Things to do:
**A.** Translate this sentence from the special administrative measures passage into Spanish: "Formerly it was only allowed through a court order."
**B.** Retype the special administrative measures passage from "A special administrative" up to and including "of classified information.", without changing a character.

Reading passage:
+ + + + +

A special administrative measure (SAM) is a process under United States law (; see also USAM title 9 chapter 24 — Requests for Special Confinement Conditions) whereby the United States Attorney General may direct the United States Bureau of Prisons to use "special administrative measures" regarding housing of and correspondence and visitors to specific inmates. It includes prisoners awaiting or being tried, as well as those convicted, when it is alleged there is a "substantial risk that a prisoner's communications or contacts with persons could result in death or serious bodily injury to persons, or substantial damage to property that would entail the risk of death or serious bodily injury to persons." Such measures are used to prevent acts of violence or terrorism or disclosure of classified information.

The law is considered particularly controversial because it permits monitoring of attorney-client communications of designated prisoners. Initiated in November 2001, the Department of Justice considered this an expansion of an existing regulation. Formerly it was only allowed through a court order. It specified that information protected by attorney-client privilege could not be used for prosecution; however, communications related to ongoing or contemplated illegal acts was not covered."

+ + + + +

Data excerpts:
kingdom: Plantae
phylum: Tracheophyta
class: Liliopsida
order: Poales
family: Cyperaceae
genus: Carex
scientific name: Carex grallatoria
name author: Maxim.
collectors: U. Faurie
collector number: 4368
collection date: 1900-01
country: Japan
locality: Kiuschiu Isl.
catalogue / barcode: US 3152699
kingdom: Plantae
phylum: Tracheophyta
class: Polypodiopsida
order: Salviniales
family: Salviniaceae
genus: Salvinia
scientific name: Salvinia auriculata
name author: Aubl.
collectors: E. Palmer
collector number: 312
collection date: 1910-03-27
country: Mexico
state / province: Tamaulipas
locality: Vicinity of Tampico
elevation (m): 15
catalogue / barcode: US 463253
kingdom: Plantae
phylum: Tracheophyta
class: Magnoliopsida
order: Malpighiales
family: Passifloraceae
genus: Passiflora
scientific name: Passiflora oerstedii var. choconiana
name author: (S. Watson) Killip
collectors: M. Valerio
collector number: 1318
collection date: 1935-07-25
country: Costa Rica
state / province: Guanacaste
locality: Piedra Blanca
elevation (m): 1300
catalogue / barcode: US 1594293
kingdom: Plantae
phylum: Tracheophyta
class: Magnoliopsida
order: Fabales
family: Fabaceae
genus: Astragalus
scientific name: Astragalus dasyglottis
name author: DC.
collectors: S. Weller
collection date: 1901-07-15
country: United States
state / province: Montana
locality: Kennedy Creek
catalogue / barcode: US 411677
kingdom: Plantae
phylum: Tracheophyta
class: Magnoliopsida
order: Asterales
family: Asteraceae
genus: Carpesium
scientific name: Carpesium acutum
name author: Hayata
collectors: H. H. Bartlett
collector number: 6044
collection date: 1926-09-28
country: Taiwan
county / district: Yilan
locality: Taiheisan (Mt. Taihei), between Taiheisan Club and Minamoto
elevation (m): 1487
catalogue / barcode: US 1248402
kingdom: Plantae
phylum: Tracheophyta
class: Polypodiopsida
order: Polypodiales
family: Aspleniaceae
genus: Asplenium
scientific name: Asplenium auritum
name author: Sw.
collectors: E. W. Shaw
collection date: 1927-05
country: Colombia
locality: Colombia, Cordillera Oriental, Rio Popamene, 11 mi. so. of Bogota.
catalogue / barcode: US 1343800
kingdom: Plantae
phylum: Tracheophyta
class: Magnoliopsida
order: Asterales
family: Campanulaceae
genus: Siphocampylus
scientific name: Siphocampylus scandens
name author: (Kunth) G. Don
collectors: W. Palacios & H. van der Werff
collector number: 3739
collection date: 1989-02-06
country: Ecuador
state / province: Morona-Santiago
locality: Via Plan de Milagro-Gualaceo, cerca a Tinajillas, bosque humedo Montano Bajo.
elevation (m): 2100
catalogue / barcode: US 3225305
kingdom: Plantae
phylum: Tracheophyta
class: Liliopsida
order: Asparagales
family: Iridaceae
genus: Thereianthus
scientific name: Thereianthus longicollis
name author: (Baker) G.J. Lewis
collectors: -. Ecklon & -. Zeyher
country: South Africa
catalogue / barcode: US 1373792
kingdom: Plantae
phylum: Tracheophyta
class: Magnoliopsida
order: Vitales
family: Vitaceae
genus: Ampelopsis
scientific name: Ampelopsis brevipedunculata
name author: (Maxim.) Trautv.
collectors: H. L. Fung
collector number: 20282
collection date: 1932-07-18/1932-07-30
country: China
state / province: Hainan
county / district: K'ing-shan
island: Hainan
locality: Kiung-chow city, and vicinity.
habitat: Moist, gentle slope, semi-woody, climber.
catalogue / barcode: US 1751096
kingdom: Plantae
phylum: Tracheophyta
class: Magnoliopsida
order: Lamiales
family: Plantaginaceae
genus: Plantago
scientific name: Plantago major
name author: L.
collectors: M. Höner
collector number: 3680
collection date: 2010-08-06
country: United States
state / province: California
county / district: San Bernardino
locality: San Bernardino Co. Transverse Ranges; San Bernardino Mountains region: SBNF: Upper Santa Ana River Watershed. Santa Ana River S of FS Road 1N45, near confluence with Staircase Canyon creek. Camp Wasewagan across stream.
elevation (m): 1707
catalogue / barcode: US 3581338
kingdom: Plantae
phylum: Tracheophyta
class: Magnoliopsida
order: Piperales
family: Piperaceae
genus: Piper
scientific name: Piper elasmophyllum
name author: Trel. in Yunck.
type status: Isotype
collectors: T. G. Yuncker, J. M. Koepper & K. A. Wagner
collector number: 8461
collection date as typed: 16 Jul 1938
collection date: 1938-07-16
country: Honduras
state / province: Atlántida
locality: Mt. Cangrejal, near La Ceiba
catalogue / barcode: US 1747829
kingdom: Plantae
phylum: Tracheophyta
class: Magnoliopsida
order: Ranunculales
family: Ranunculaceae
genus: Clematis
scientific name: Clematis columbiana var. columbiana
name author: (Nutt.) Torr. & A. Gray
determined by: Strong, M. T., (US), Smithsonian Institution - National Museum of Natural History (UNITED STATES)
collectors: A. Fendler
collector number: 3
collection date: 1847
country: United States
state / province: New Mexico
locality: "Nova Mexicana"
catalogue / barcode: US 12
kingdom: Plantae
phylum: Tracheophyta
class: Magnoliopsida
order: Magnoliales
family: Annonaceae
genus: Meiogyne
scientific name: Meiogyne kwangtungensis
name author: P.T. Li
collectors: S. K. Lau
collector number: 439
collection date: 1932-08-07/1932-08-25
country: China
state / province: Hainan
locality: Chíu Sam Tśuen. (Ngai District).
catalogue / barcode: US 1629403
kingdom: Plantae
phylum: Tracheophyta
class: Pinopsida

+ + + + +

Expected responses:
**A.** Anteriormente solo se permitía mediante una orden judicial.

**B.**
A special administrative measure (SAM) is a process under United States law (; see also USAM title 9 chapter 24 — Requests for Special Confinement Conditions) whereby the United States Attorney General may direct the United States Bureau of Prisons to use "special administrative measures" regarding housing of and correspondence and visitors to specific inmates. It includes prisoners awaiting or being tried, as well as those convicted, when it is alleged there is a "substantial risk that a prisoner's communications or contacts with persons could result in death or serious bodily injury to persons, or substantial damage to property that would entail the risk of death or serious bodily injury to persons." Such measures are used to prevent acts of violence or terrorism or disclosure of classified information.